Lançado em Junho de 2021, o Copilot é apresentado pelo GitHub como uma “Inteligência Artificial programadora” capaz de “sugerir códigos e funções inteiras em tempo real”. Quando alimentado por um prompt de linguagem natural, o Copilot responde com blocos de código. Ele consegue fazer isso graças a seu outro produto de IA, o Codex, desenvolvido pela OpenAI e integrada no Copilot, disponível para programadores do GitHub em troca de uma assinatura de US$10 por mês, ou de US$100 por ano.
A OpenAI treinou o Copilot utilizando códigos de repositórios públicos do GitHub. Por mais que a Microsoft afirme que a ferramenta foi treinada a partir de “bilhões de linhas de código”, ela não menciona explicitamente como obteve acesso a este verdadeiro tesouro. De acordo com o processo, liderado pelo programador e advogado Matthew Butterick, é aí que está o problema.
O argumento é que a ferramenta viola as licenças de código aberto dos usuários do GitHub, as quais a Microsoft prometeu respeitar após comprar a plataforma, em 2018. Mais especificamente, o processo acusa o Copilot de não exibir informações de copyright ou indicar que os seus resultados são derivativos, afirmando, portanto, que são “alcançados através da pirataria de software em uma escala sem precedentes”. O processo alega ainda que o Copilot “com frequência simplesmente reproduz códigos que podem ser encontrados em repositórios ou licenças de código aberto.”
A OpenAI argumenta que o Codex não deveria estar sujeito às condições das licenças por configurar “uso justo transformativo.” A empresa afirma que códigos abertos foram usados como dado de treinamento “com propósito de pesquisa” e nunca foi pensado para ser um “verbatim” incluído nos resultados. A empresa ainda afirma que mais de 99% dos resultados do Codex “não é correspondente aos dados de treinamento.”
Mas os reclamantes alegam que isso é exatamente o que está acontecendo.
Por exemplo, a reclamação menciona o livro Javascript eloquente, de Marijn Haverbeke, que possui a licença não-comercial da Creative Commons. O códido no livro também é licenciado pelo MIT. De acordo com os termos desta licença, o Copilot precisaria ter incluído os direitos autorais em uma nota e solicitado permissão. Isso porque o Copilot, em seu design, não foi treinado para respeitar qualquer tipo de termos e condições de uso, afirma o processo. Isso explica em detalhe como o Codex copia fontes com copyright de maneira direta e efetiva, incluindo o livro de Haverbeke.
Print: Excerto do processo detalhando como o Codex supostamente copia “diretamente de fontes com copyright.”

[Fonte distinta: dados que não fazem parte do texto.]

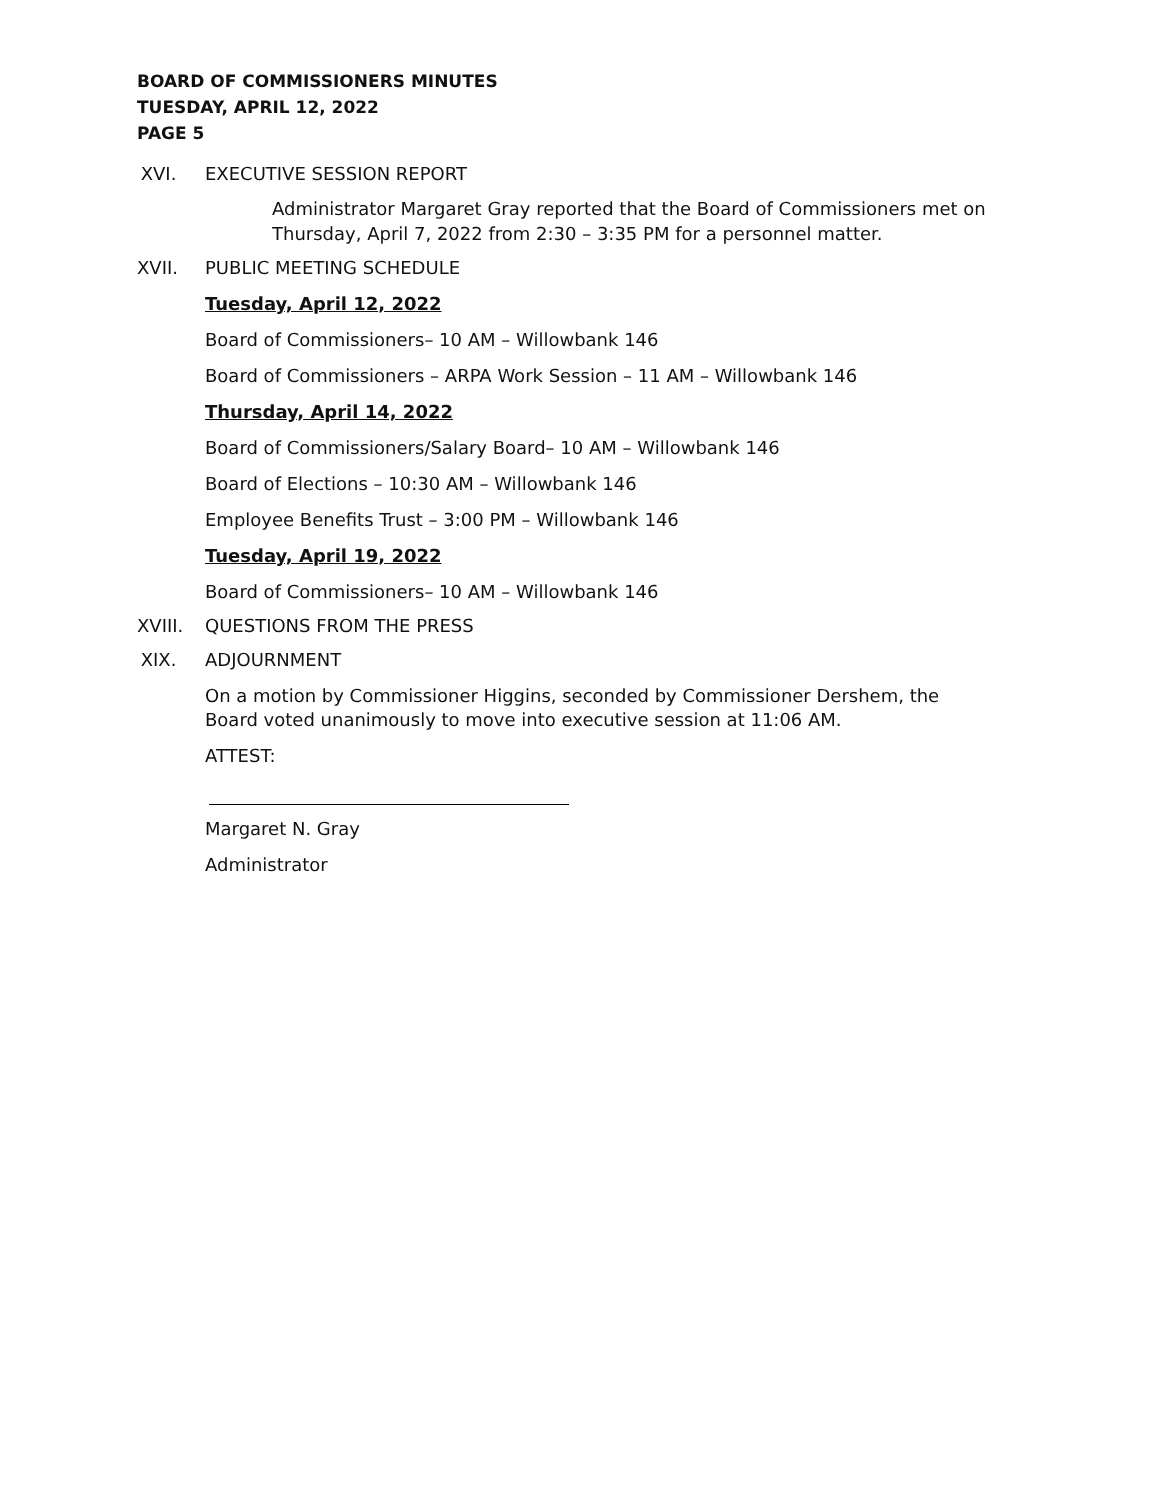BOARD OF COMMISSIONERS MINUTES
TUESDAY, APRIL 12, 2022
PAGE 5
XVI. EXECUTIVE SESSION REPORT
Administrator Margaret Gray reported that the Board of Commissioners met on Thursday, April 7, 2022 from 2:30 – 3:35 PM for a personnel matter.
XVII. PUBLIC MEETING SCHEDULE
Tuesday, April 12, 2022
Board of Commissioners– 10 AM – Willowbank 146
Board of Commissioners – ARPA Work Session – 11 AM – Willowbank 146
Thursday, April 14, 2022
Board of Commissioners/Salary Board– 10 AM – Willowbank 146
Board of Elections – 10:30 AM – Willowbank 146
Employee Benefits Trust – 3:00 PM – Willowbank 146
Tuesday, April 19, 2022
Board of Commissioners– 10 AM – Willowbank 146
XVIII. QUESTIONS FROM THE PRESS
XIX. ADJOURNMENT
On a motion by Commissioner Higgins, seconded by Commissioner Dershem, the Board voted unanimously to move into executive session at 11:06 AM.
ATTEST:
Margaret N. Gray
Administrator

Não é apenas Butterick que vem apontando para a premissa questionável sobre a qual o Copilot foi construído. No mês passado, o desenvolvedor e professor de Ciência da Computação no A&M Texas, Tim Davis, chegou basicamente à mesma conclusão. Davis tuitou que o Copilot copiou “grandes quantidades” de seus códigos com copyright sem dar crédito nenhum. Além disso, o assistente baseado em IA pareceu reconhecer que estava copiando o código de Davis. O pesquisador afirmou que, quando ele pediu que o Copilot produzisse um código “no estilo de Tim Davis,” ele recebeu um versão “ligeiramente alterada” de seu código. O inventor do Copilot, Alex Graveley, minimizou a importância das similaridades, afirmando que o código era “parecido, mas diferente.”
Por mais que exista um eterno debate sobre as fronteiras entre plágio e inspiração, o processo afirma que o Copilot está mais próximo do primeiro. Apesar das afirmações da empresa, “na prática… o resultado é frequentemente uma reprodução quase idêntica do código dos dados de treinamento,” afirma o processo.

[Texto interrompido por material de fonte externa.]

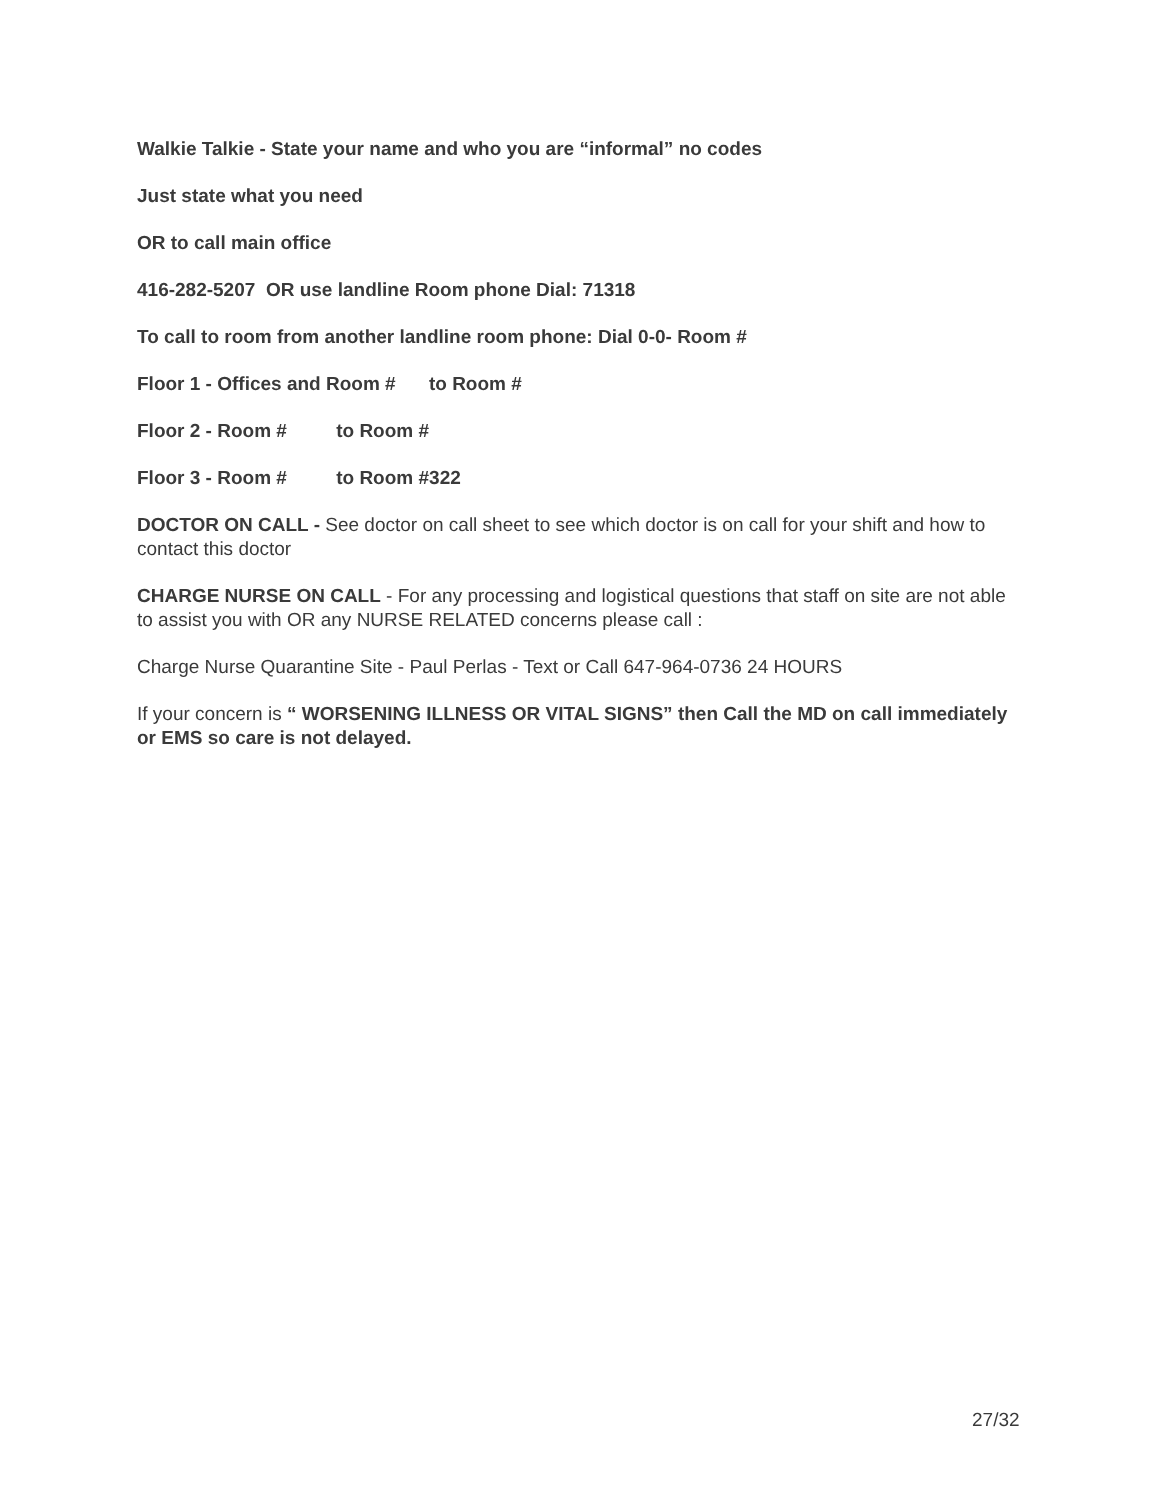Walkie Talkie - State your name and who you are “informal” no codes
Just state what you need
OR to call main office
416-282-5207 OR use landline Room phone Dial: 71318
To call to room from another landline room phone: Dial 0-0- Room #
Floor 1 - Offices and Room # to Room #
Floor 2 - Room # to Room #
Floor 3 - Room # to Room #322
DOCTOR ON CALL - See doctor on call sheet to see which doctor is on call for your shift and how to contact this doctor
CHARGE NURSE ON CALL - For any processing and logistical questions that staff on site are not able to assist you with OR any NURSE RELATED concerns please call :
Charge Nurse Quarantine Site - Paul Perlas - Text or Call 647-964-0736 24 HOURS
If your concern is “ WORSENING ILLNESS OR VITAL SIGNS” then Call the MD on call immediately or EMS so care is not delayed.
27/32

Os reclamantes também contestaram o argumento da OpenAI de que usar código aberto para construir um software comercial constitui “uso justo” e beneficia a comunidade. Este uso “não é justo, permitido ou justificável,” diz o processo, acusando o Copilot de “reunir uma grande quantidade de código aberto disponível para todos e colocá-los dentro de um paywall controlado pelo GitHub.”
Em um outro post em seu blog, Butterick descreve o Copilot como “nada mais do que uma interface alternativa conveniente para acessar um grande coleção de códigos de acesso livre.” E, sendo assim, os assinantes do Copilot podem violar as regras das licenças de código aberto de desenvolvedores licenciados involuntariamente. Mas, de acordo com Butterick, o problema é ainda mais profundo. Ao servir como um intermediário entre autores de códigos livres e programadores iniciantes, a Microsoft remove “qualquer incentivo” para que os usuários do Copilot descubram comunidades de código aberto. A longo prazo, ele pode lidar com um rombo devastador que acabaria com a comunidade e roubaria o seu engajamento, que iria diretamente para “a carteira do Copilot,” defende Butterick. Ao chamar o Copilot de “parasita” que suga os contribuidores open source, ele acusa a Microsoft de “trair tudo o que o GitHub sempre defendeu.”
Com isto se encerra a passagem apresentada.